Il record dell’olio dell’oliva

A soffrire maggiormente questa evoluzione il prezzo del “nuovo oro giallo”, ossia l’olio d’oliva. I dati provenienti dal Fondo Monetario Internazionale indicano che il prezzo dell’olio di oliva ha raggiunto livelli record. Questo aumento vertiginoso ha avuto inizio nel 2022 e nel corso del tempo ha continuato ad intensificarsi.

In Italia, i prezzi dell’olio di oliva extravergine hanno superato i 9,5 € al chilogrammo all’origine, registrando un aumento del 57,6% rispetto allo stesso periodo dell’anno precedente. Secondo le stime del Consiglio Oleicolo Internazionale (IOC), per la prima volta in quasi vent’anni, il mondo produrrà meno di 3 milioni di tonnellate di olio d’oliva. In particolare, nella campagna 2022/23, la produzione dovrebbe attestarsi a poco più di 2,7 milioni di tonnellate, rispetto alle 3,4 milioni di tonnellate dell’annata precedente. Ovvero un calo di quasi il 20% rispetto alle previsioni.

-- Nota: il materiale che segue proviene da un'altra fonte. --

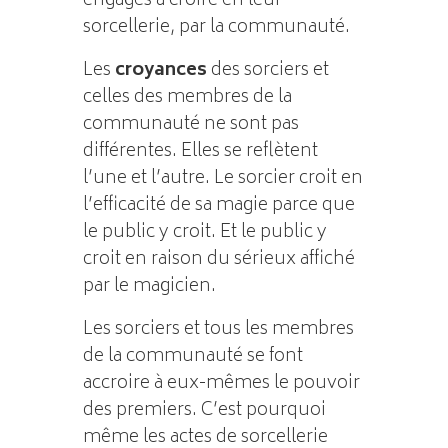
engagés à croire en leur
sorcellerie, par la communauté.
Les
croyances
des sorciers et
celles des membres de la
communauté ne sont pas
différentes. Elles se reflètent
l’une et l’autre. Le sorcier croit en
l’efficacité de sa magie parce que
le public y croit. Et le public y
croit en raison du sérieux affiché
par le magicien.
Les sorciers et tous les membres
de la communauté se font
accroire à eux-mêmes le pouvoir
des premiers. C’est pourquoi
même les actes de sorcellerie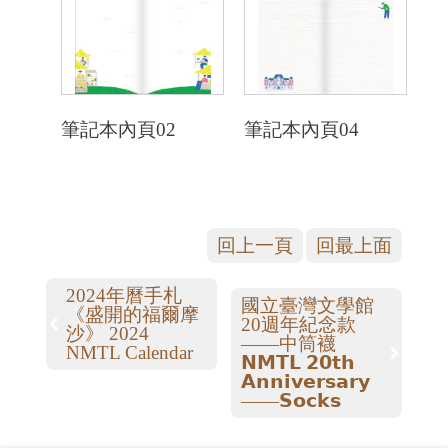
筆記本內頁02
筆記本內頁04
回上一頁
回最上面
2024年曆手札
國立臺灣文學館
《盛開的福爾摩
20週年紀念款
沙》 2024
——中筒襪
NMTL Calendar
𝗡𝗠𝗧𝗟 𝟮𝟬𝘁𝗵
𝗔𝗻𝗻𝗶𝘃𝗲𝗿𝘀𝗮𝗿𝘆
——𝗦𝗼𝗰𝗸𝘀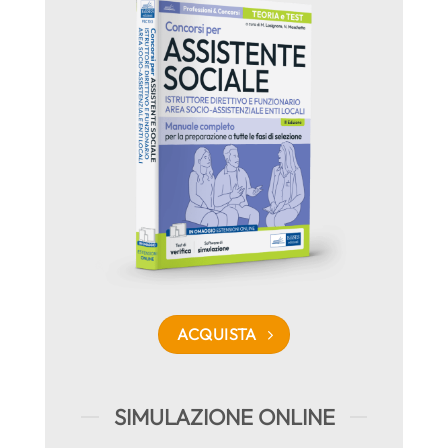
ACQUISTA
SIMULAZIONE ONLINE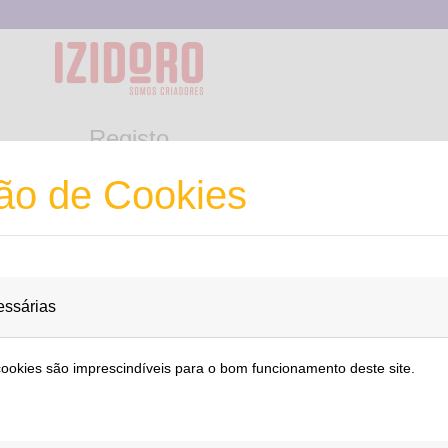
Registo
formulário e receberá um email para confirmar o seu registo
ção de Cookies
Nome
ssárias
Telefone
cookies são imprescindíveis para o bom funcionamento deste site.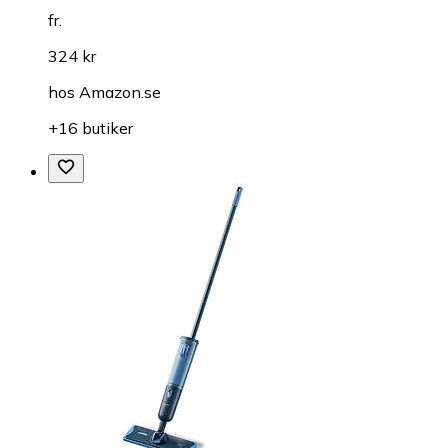
fr.
324 kr
hos
Amazon.se
+16 butiker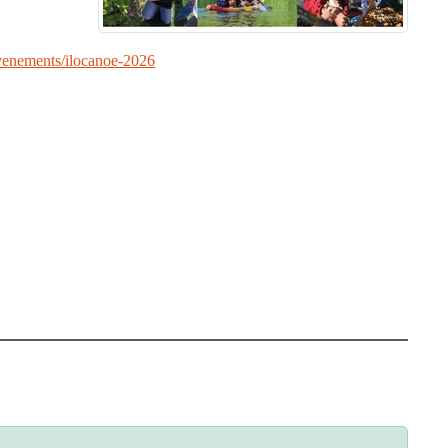
venements/ilocanoe-2026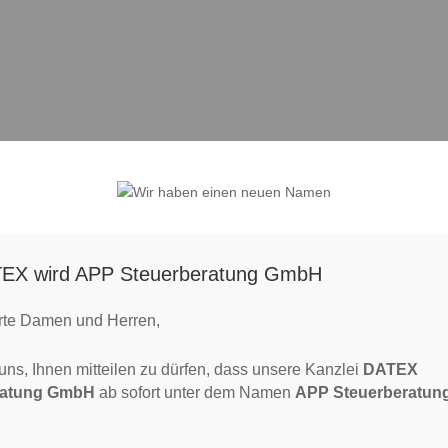
EX wird APP Steuerberatung GmbH
rnten
rte Damen und Herren,
rnten für die vielfältigen Anliegen rund um Ihre betrieblichen Aufgabe
uch als Mediator zur Seite.
 uns, Ihnen mitteilen zu dürfen, dass unsere Kanzlei
DATEX
rexperten steht Ihnen zur Seite, um Ihr Unternehmen optimal zu
ratung GmbH
ab sofort unter dem Namen
APP Steuerberatu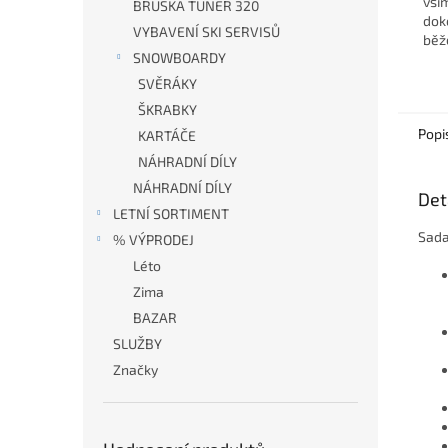
vší
BRUSKA TUNER 320
dok
VYBAVENÍ SKI SERVISŮ
běž
SNOWBOARDY
SVĚRÁKY
ŠKRABKY
Popi
KARTÁČE
NÁHRADNÍ DÍLY
NÁHRADNÍ DÍLY
Det
LETNÍ SORTIMENT
Sada
% VÝPRODEJ
Léto
Zima
BAZAR
SLUŽBY
Značky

L’Unione Europea, il principale produttore, consumatore ed esportatore di olio di oliva, ha registrato una produzione di 1,5 milioni di tonnellate nella stagione 2022/2023, rappresentando circa il 55% della produzione mondiale, nonostante un calo del 33% rispetto all’anno precedente. I principali produttori sono la Spagna (con una quota mondiale del 28,6%), la Grecia (12,8%) e l’Italia (8,6%). La produzione di olio di oliva in Spagna è tornata ai livelli del 2012/13, a poco più di 700.000 tonnellate. In Italia, si prevede che i raccolti scenderanno a 235.000 tonnellate, il minimo dal 2018/19. Tuttavia, c’è un dato significativo in controtendenza: i produttori greci hanno previsto il raccolto più abbondante dal 2006/07, con 350.000 tonnellate di olio d’oliva, nettamente superiore alla media quinquennale di 262.000 tonnellate.

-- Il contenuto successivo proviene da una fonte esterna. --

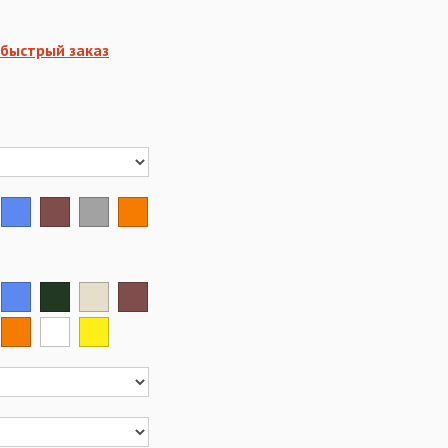
быстрый заказ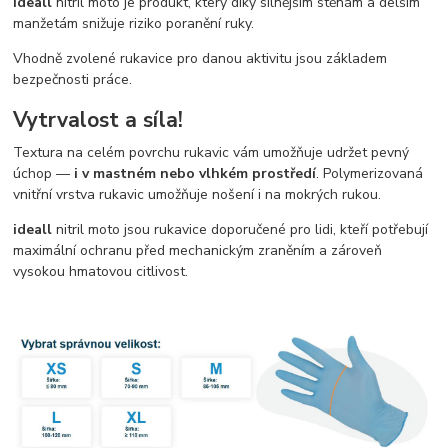
ideall
nitril moto je produkt, který díky silnějším stěnám a delším
manžetám snižuje riziko poranění ruky.
Vhodně zvolené rukavice pro danou aktivitu jsou základem
bezpečnosti práce.
Vytrvalost a síla!
Textura na celém povrchu rukavic vám umožňuje udržet pevný
úchop —
i v mastném nebo vlhkém prostředí
. Polymerizovaná
vnitřní vrstva rukavic umožňuje nošení i na mokrých rukou.
ideall
nitril moto jsou rukavice doporučené pro lidi, kteří potřebují
maximální ochranu před mechanickým zraněním a zároveň
vysokou hmatovou citlivost.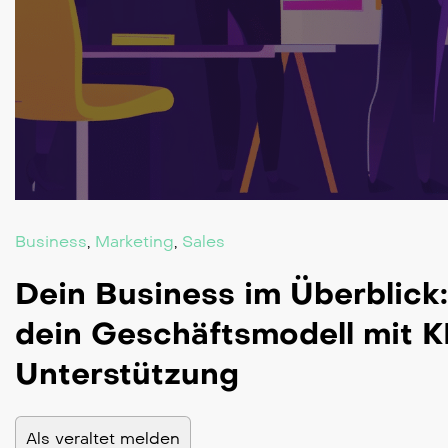
Business
,
Marketing
,
Sales
Dein Business im Überblick
dein Geschäftsmodell mit K
Unterstützung
Als veraltet melden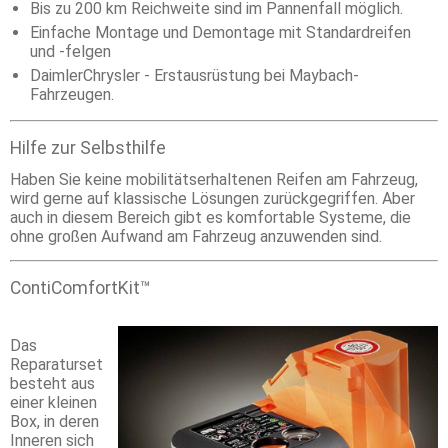
Bis zu 200 km Reichweite sind im Pannenfall möglich.
Einfache Montage und Demontage mit Standardreifen
und -felgen
DaimlerChrysler - Erstausrüstung bei Maybach-
Fahrzeugen.
Hilfe zur Selbsthilfe
Haben Sie keine mobilitätserhaltenen Reifen am Fahrzeug,
wird gerne auf klassische Lösungen zurückgegriffen. Aber
auch in diesem Bereich gibt es komfortable Systeme, die
ohne großen Aufwand am Fahrzeug anzuwenden sind.
ContiComfortKit™
Das
Reparaturset
besteht aus
einer kleinen
Box, in deren
Inneren sich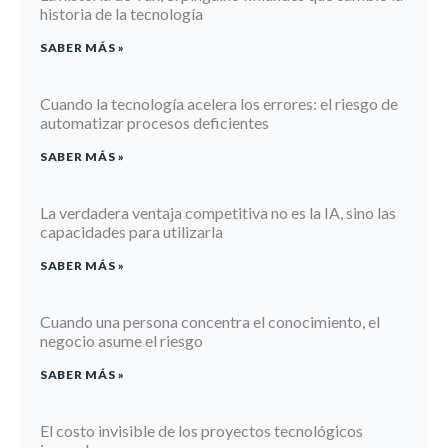
historia de la tecnología
SABER MÁS »
Cuando la tecnología acelera los errores: el riesgo de
automatizar procesos deficientes
SABER MÁS »
La verdadera ventaja competitiva no es la IA, sino las
capacidades para utilizarla
SABER MÁS »
Cuando una persona concentra el conocimiento, el
negocio asume el riesgo
SABER MÁS »
El costo invisible de los proyectos tecnológicos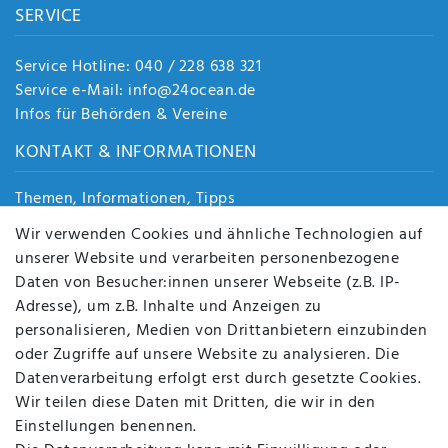
SERVICE
Service Hotline: 040 / 228 638 321
Service e-Mail: info@24ocean.de
Infos für Behörden & Vereine
KONTAKT & INFORMATIONEN
Themen, Informationen, Tipps
Jobs
Wir verwenden Cookies und ähnliche Technologien auf
Über uns
unserer Website und verarbeiten personenbezogene
Kontakt
Daten von Besucher:innen unserer Webseite (z.B. IP-
Datenschutz
Adresse), um z.B. Inhalte und Anzeigen zu
AGB
personalisieren, Medien von Drittanbietern einzubinden
FAQ
oder Zugriffe auf unsere Website zu analysieren. Die
Batterieentsorgung
Datenverarbeitung erfolgt erst durch gesetzte Cookies.
Altölverordnung
Wir teilen diese Daten mit Dritten, die wir in den
Impressum
Einstellungen benennen.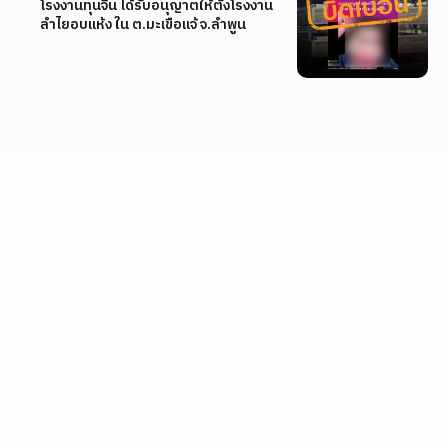
โรงงานทุนจีน ได้รับอนุญาตให้ตั้งโรงงาน
ลำไยอบแห้ง ใน ต.มะเขือแจ้ จ.ลำพูน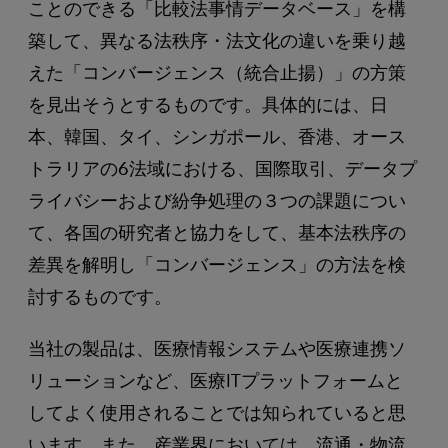
ことのできる「比較法事情データベース」を構
築して、異なる法秩序・法文化の違いを乗り越
えた「コンバージェンス（統合止揚）」の方策
を見出そうとするものです。具体的には、日
本、韓国、タイ、シンガポール、香港、オース
トラリアの6法域における、国際取引、データプ
ライバシーおよび紛争処理の３つの課題につい
て、各国の研究者と協力をして、基本法秩序の
差異を解明し「コンバージェンス」の方法を検
討するものです。
当社の製品は、医療情報システムや医療連携ソ
リューションなど、医療ITプラットフォームと
してよく使用されることでは知られていると思
います。また、産業界においては、流通・物流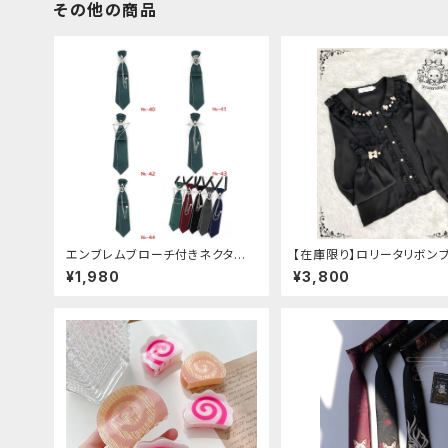
その他の商品
エンブレムブローチ付きネクタイ
【在庫限り】ロリータリボン
(グリーン)
ス：フリーサイズ
¥1,980
¥3,800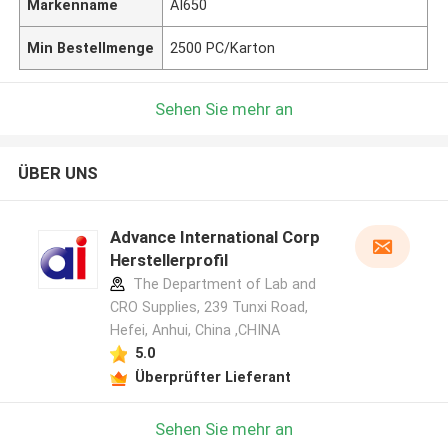
Markenname
AI650
Min Bestellmenge
2500 PC/Karton
Sehen Sie mehr an
ÜBER UNS
Advance International Corp
Herstellerprofil
The Department of Lab and
CRO Supplies, 239 Tunxi Road,
Hefei, Anhui, China ,CHINA
5.0
Überprüfter Lieferant
Sehen Sie mehr an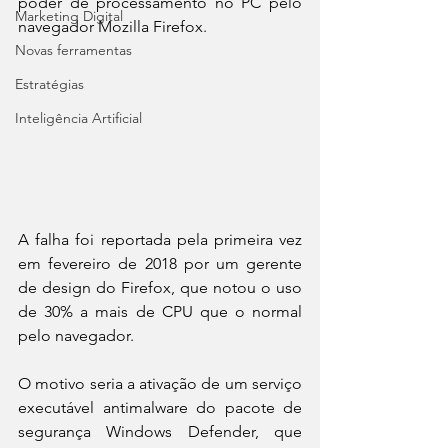
poder de processamento no PC pelo 
Marketing Digital
navegador Mozilla Firefox.
Novas ferramentas
Estratégias
Inteligência Artificial
A falha foi reportada pela primeira vez 
em fevereiro de 2018 por um gerente 
de design do Firefox, que notou o uso 
de 30% a mais de CPU que o normal 
pelo navegador.
O motivo seria a ativação de um serviço 
executável antimalware do pacote de 
segurança Windows Defender, que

Debach conclude: Le previsioni non sono ottimistiche per il futuro del settore. La produzione mondiale di olio di oliva prevista nel 2023/24 è in diminuzione rispetto alla campagna olearia precedente, registrando un calo del 6,3%. Inoltre, i volumi complessivi sono al di sotto di oltre il 20% rispetto ai target minimi considerati necessari per un corretto equilibrio tra domanda e offerta. Questo scenario rischia di prosciugare gli stock globali prima dell’inizio della nuova stagione di raccolta delle olive per la produzione di olio, secondo quanto riportato dalla Commissione europea sul mercato dell’olio.”